Green Days By The River by Michael Anthony was that coming of age book for coming of age people. Although it wasn’t on our secondary-school reading list, I found a copy and quickly dived into a love story of the shy and the naive. I so easily identified with the curiosity of Shellie and the sheltered life of Rosalie even though the story was set in 1952.
Of all the Caribbean novels that I cherish (Miguel Street, A Brighter Sun, Harriet’s Daughter), seeing Green Days By The River adapted to film was so fulfilling. Michael Mooledhar and Christian James brought my childhood characters to life in the richness of creole without compromising authenticity of life on the rock. And the mesmerizing dance scenes of Discovery Fair and Cocoa Bean Drying were healthy additions to an already interesting plot.
I love a good score and Laura Karpman painted the Trinidadian landscape with every whistle, chant and pa-dum. Love and despair swirled in a literal mix of African and Asian rhythms as you transitioned through each season of Shellie’s life. The lighthearted storyline then comes to an abrupt, ominous ending that would catch a newcomer off guard. And the perpetrator of it all was Gidharee, Rosalie’s father, played by Anand Lawkaran.
This colourful character inserted himself into Shellie’s very destiny and I do wonder if Shellie regrets the day he met Mr. Gidharee. You see…
…When your future father-in-law is Mr. Gidharee:
- Your nickname is audaciously masculinized.
- Three hunting dogs become your best friends: Hitler, Tiger and Lion. As if that isn’t a clear hint of danger,
- You gladly trek to Cedar Grove with the hopes of seeing Rosalie, unknown to you, your future wife.
- Although you were not rewarded a glance of her, you pick her Seville Sweet with gusto.
- Roti and rum for lunch, peppered with some choice cuss words in normal ting.
- The longer your Pa takes to recover, the more apparent it is that he has appointed himself as your new father,
- Which means his land and investments, again unknown to you, are your inheritance
- And next thing you know, you having a “parent-approved” river swim with Rosalie who has now become Ro.
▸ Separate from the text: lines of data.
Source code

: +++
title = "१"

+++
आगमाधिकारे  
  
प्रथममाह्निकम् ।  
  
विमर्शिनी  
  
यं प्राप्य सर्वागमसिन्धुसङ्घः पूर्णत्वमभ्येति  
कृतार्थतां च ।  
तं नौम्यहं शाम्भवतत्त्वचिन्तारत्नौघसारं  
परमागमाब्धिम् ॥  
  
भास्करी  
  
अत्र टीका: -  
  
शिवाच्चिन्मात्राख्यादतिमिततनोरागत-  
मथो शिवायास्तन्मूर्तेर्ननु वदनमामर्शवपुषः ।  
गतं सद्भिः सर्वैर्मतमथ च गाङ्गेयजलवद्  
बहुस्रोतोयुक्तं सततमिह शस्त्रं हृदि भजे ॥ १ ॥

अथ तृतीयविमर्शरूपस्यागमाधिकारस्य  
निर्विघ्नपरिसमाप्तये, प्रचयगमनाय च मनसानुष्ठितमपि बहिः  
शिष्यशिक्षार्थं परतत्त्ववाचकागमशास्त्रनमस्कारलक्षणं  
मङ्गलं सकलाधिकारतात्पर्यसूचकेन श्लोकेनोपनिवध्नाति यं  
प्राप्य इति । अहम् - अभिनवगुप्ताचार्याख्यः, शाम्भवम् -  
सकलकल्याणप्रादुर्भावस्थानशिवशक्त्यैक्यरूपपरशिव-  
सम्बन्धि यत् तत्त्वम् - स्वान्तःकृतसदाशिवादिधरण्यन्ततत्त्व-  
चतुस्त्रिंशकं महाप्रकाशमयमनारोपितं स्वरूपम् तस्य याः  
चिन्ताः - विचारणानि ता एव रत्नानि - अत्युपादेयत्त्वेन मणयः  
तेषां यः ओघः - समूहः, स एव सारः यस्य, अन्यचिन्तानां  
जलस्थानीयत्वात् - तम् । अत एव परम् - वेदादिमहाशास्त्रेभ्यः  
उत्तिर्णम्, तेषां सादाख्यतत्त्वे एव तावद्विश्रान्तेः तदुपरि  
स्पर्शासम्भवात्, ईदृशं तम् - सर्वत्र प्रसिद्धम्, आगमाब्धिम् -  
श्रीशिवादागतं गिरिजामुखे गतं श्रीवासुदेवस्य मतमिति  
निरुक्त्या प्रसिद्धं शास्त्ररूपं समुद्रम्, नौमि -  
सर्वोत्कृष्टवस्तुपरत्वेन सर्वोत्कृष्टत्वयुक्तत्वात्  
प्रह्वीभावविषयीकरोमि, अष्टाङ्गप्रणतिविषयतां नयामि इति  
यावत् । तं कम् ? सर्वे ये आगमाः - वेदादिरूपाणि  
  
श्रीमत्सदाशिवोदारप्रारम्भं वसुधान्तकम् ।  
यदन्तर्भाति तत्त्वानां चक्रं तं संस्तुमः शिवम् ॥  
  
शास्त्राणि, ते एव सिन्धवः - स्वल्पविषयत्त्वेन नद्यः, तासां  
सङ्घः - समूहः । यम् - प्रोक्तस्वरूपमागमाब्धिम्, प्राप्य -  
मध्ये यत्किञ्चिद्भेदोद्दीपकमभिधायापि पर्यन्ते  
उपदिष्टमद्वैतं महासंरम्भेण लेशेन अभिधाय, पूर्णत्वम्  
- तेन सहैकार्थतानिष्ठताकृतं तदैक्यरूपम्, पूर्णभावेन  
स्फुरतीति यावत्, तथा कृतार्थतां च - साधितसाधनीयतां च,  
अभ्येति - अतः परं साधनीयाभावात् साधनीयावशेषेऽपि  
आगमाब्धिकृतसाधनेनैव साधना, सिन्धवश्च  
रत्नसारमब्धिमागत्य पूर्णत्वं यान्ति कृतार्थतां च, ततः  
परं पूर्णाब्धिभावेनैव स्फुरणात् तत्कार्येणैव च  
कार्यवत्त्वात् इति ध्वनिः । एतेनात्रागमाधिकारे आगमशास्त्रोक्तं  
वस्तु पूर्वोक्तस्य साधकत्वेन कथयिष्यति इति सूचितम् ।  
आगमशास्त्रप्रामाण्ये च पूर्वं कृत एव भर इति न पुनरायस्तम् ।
- He quietly approves Ro’s romantic interest in you, not caring that her rejection has caused you to find love else where.
- Your attempt to draw a love triangle results in a dragon-fueled battle with your best-friends (see number 2) which redefines the meaning of arranged marriage. Jus so’ jus so’ life ova.
Did Shellie deserve such a brutal end? Without being given the chance to learn from his mistakes?
If you read the book, saw the movie or learnt enough from the spoilers-What would you do if Mr. Gidharee was your future father-in-law?